Recorded data
╔══

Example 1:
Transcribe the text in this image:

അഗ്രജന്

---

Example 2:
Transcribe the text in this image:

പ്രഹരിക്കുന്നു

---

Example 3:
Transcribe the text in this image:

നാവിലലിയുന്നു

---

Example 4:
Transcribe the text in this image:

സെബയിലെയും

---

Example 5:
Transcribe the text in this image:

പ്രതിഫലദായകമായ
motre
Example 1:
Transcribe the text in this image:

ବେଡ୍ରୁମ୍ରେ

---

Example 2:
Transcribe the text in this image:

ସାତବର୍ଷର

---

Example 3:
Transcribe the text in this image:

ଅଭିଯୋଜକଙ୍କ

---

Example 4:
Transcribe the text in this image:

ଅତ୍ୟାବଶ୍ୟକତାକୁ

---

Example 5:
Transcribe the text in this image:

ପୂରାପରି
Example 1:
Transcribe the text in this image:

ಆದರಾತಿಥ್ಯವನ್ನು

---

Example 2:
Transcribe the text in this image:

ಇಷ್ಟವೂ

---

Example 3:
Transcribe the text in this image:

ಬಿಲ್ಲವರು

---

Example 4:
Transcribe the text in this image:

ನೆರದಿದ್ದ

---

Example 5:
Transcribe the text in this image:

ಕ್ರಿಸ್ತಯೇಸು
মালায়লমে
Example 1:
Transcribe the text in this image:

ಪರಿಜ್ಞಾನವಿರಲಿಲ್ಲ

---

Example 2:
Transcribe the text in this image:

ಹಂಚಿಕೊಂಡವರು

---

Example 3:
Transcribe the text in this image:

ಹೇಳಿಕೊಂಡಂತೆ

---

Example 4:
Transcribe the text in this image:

╚══

The answer must be all of the entries, restated exactly.

Exercise solution —
Example 1:
Transcribe the text in this image:

അഗ്രജന്

---

Example 2:
Transcribe the text in this image:

പ്രഹരിക്കുന്നു

---

Example 3:
Transcribe the text in this image:

നാവിലലിയുന്നു

---

Example 4:
Transcribe the text in this image:

സെബയിലെയും

---

Example 5:
Transcribe the text in this image:

പ്രതിഫലദായകമായ
motre
Example 1:
Transcribe the text in this image:

ବେଡ୍ରୁମ୍ରେ

---

Example 2:
Transcribe the text in this image:

ସାତବର୍ଷର

---

Example 3:
Transcribe the text in this image:

ଅଭିଯୋଜକଙ୍କ

---

Example 4:
Transcribe the text in this image:

ଅତ୍ୟାବଶ୍ୟକତାକୁ

---

Example 5:
Transcribe the text in this image:

ପୂରାପରି
Example 1:
Transcribe the text in this image:

ಆದರಾತಿಥ್ಯವನ್ನು

---

Example 2:
Transcribe the text in this image:

ಇಷ್ಟವೂ

---

Example 3:
Transcribe the text in this image:

ಬಿಲ್ಲವರು

---

Example 4:
Transcribe the text in this image:

ನೆರದಿದ್ದ

---

Example 5:
Transcribe the text in this image:

ಕ್ರಿಸ್ತಯೇಸು
মালায়লমে
Example 1:
Transcribe the text in this image:

ಪರಿಜ್ಞಾನವಿರಲಿಲ್ಲ

---

Example 2:
Transcribe the text in this image:

ಹಂಚಿಕೊಂಡವರು

---

Example 3:
Transcribe the text in this image:

ಹೇಳಿಕೊಂಡಂತೆ

---

Example 4:
Transcribe the text in this image:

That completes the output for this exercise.